### Input
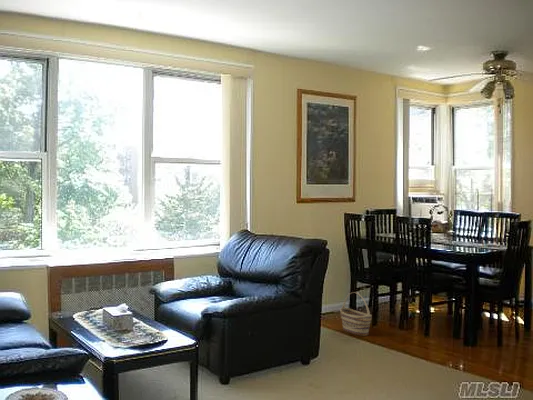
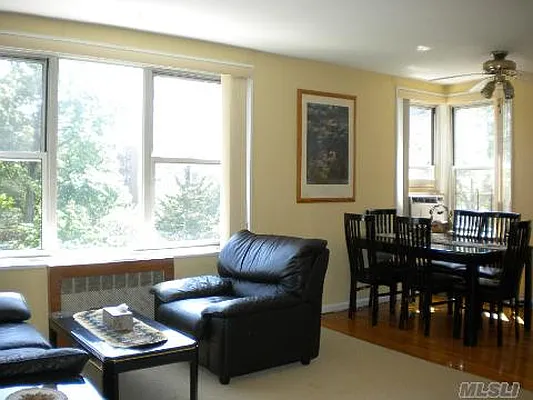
- basket [339,291,373,337]
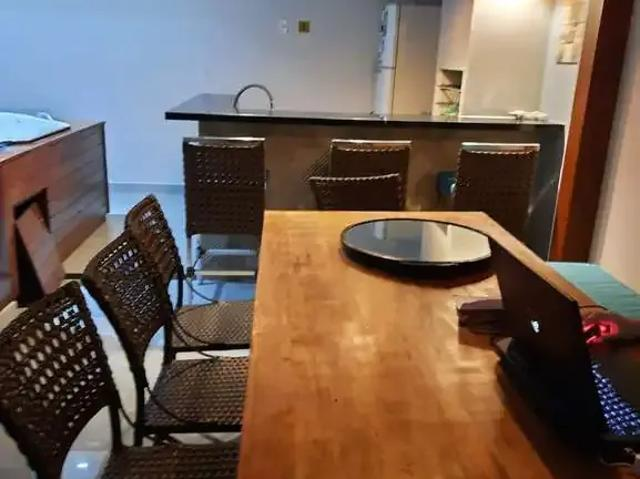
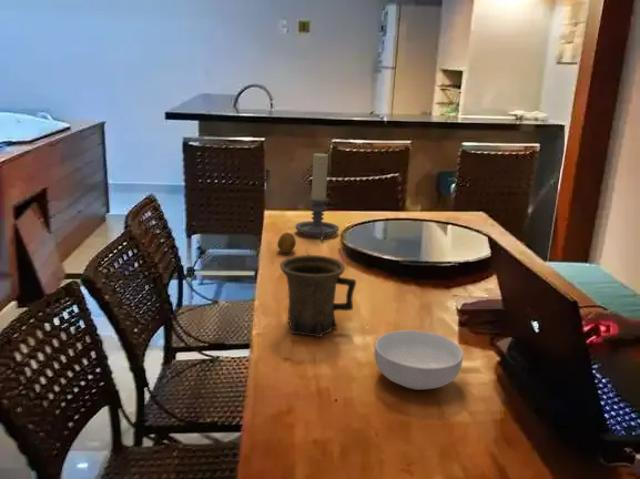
+ mug [279,254,357,338]
+ cereal bowl [373,329,464,391]
+ candle holder [294,152,340,241]
+ fruit [277,232,297,254]
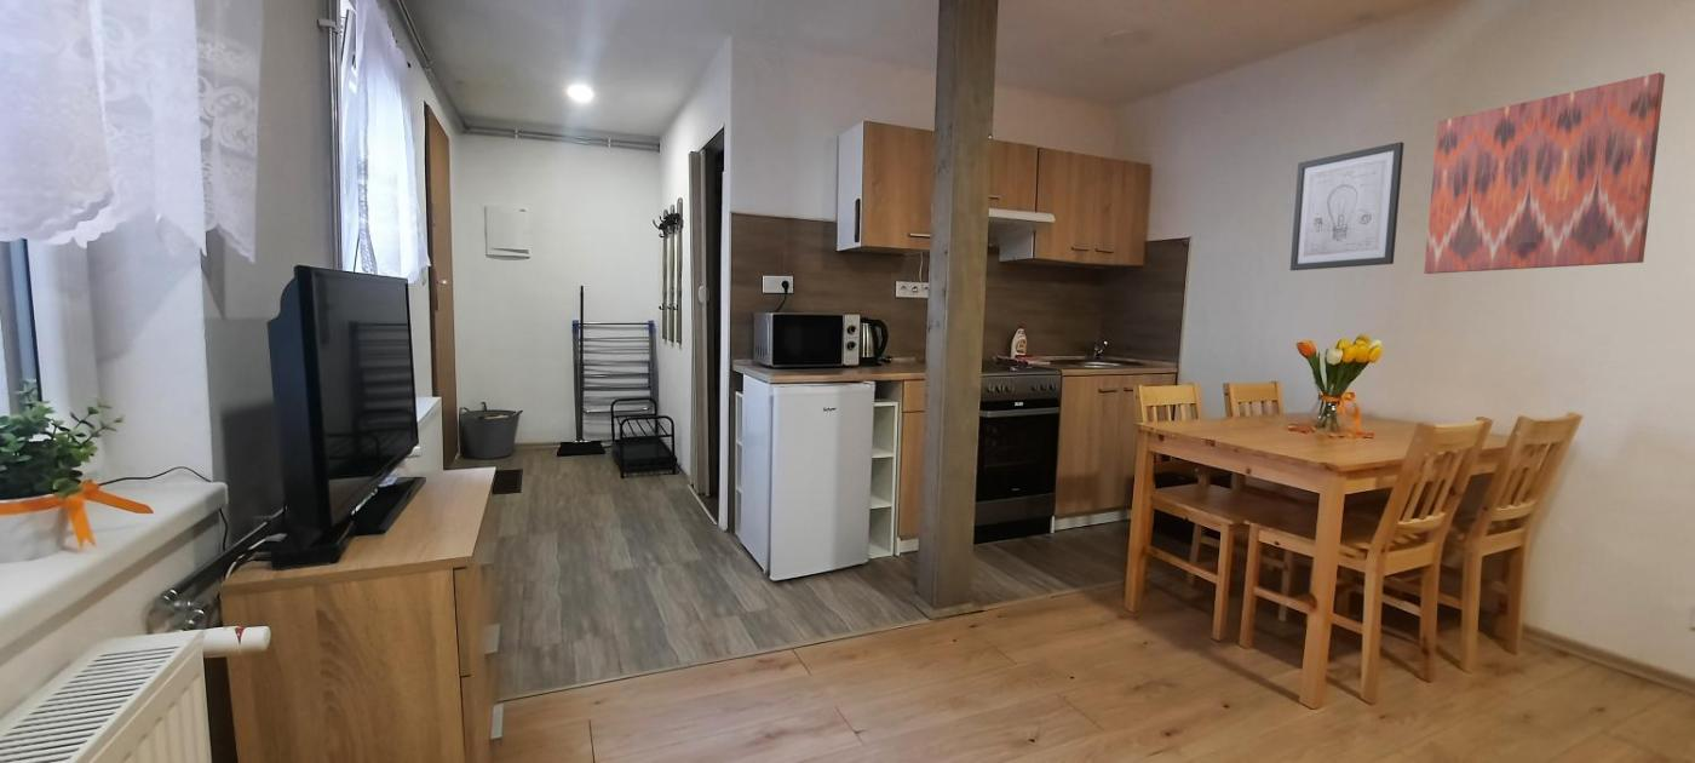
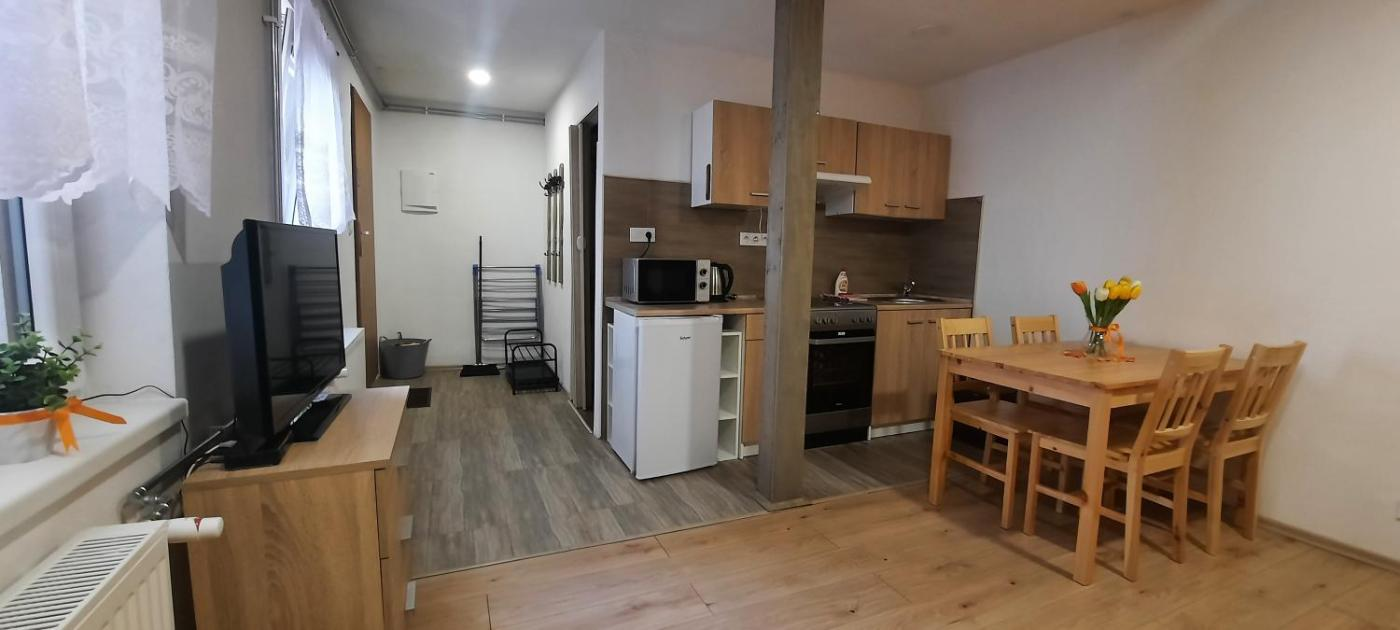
- wall art [1289,140,1404,271]
- wall art [1423,71,1666,275]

### Action item
Type out the entries again without a single change, and leave the pictures out.

### Solution to the problem
- basket [339,291,373,337]
+ mug [279,254,357,338]
+ cereal bowl [373,329,464,391]
+ candle holder [294,152,340,241]
+ fruit [277,232,297,254]
- wall art [1289,140,1404,271]
- wall art [1423,71,1666,275]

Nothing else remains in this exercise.